Around It, So Here’s How

By John McCauley, Product Specialist, Ophir Photonics

There are many applications for lasers in the world today with even more on

the horizon. In order to apply a laser to an industrial process, medical

therapy or communications technology it is usually necessary to modify the

laser beam to achieve the desired results. Laser beam measurement tools

make this possible. In this article we will discuss how to match an

appropriate laser beam profiling technique to a laser application. The topics

will include building an aligned optical system, collimation and focusing, high

power laser quality measurements and proper attenuation techniques for

making accurate laser measurements.

Building an Aligned Optical System

Many laser applications are based on a system that includes a laser with

associated optics to deliver a laser beam of known size and position to do

something. Examples of these are as diverse as laser printers and marking

machines, laser range finder, LIDAR or military targeting systems, and laser

projection systems for movie theatres. What all of these have in common is

the need to put a beam of a certain size at a certain place in space. Using a

beam profiler allows this to be done quickly and efficiently — simply place

the profiler where the beam is to be aimed and measure the size and position.

These parameters can be adjusted with direct feedback from the profiler.

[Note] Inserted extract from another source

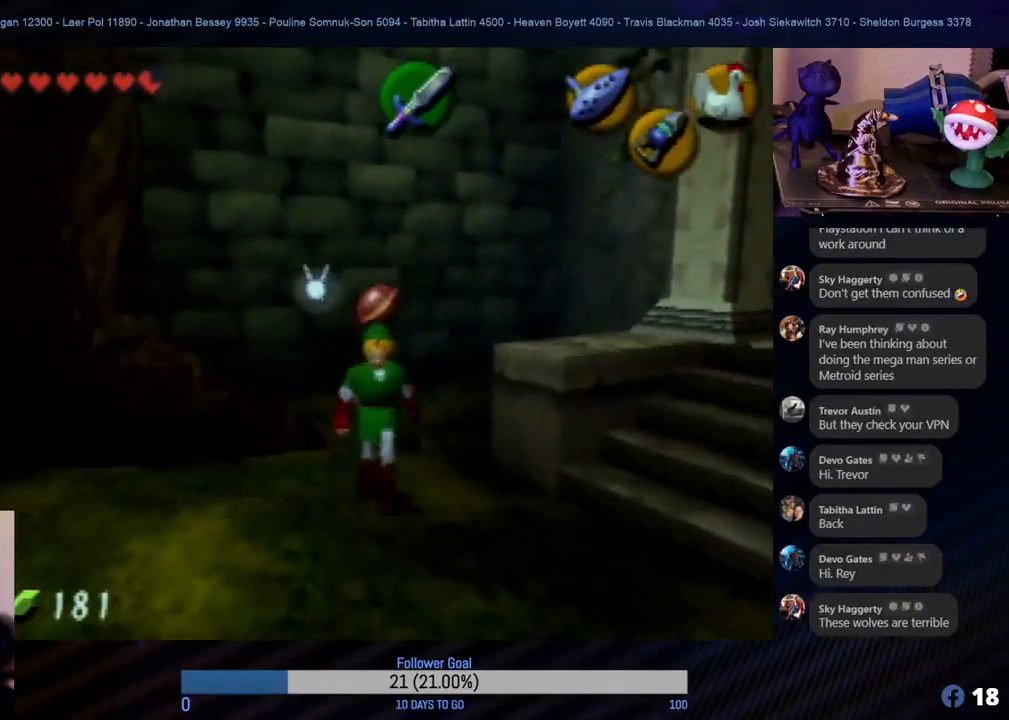
{"buttons": [], "left_stick": "right", "events": [[317, "left_stick", "right"]]}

Beam profilers to do this can be either based on CCD or CMOS array or

scanning slit technology. Each has its advantages. Arrays will provide a true

two dimensional image of the beam and show any irregularities in power

distribution; scanning slits will provide an XY profile, but can measure much

smaller beams, as small as 10µm, and will require little or no attenuation or

adjustment to the profiler itself. In addition, the scan plane of the slit

profiler is very well known, allowing the z-location of a beam waist to be

located very accurately. Both camera and slit profilers can determine the x-y

position of the beam in space to less than a µm.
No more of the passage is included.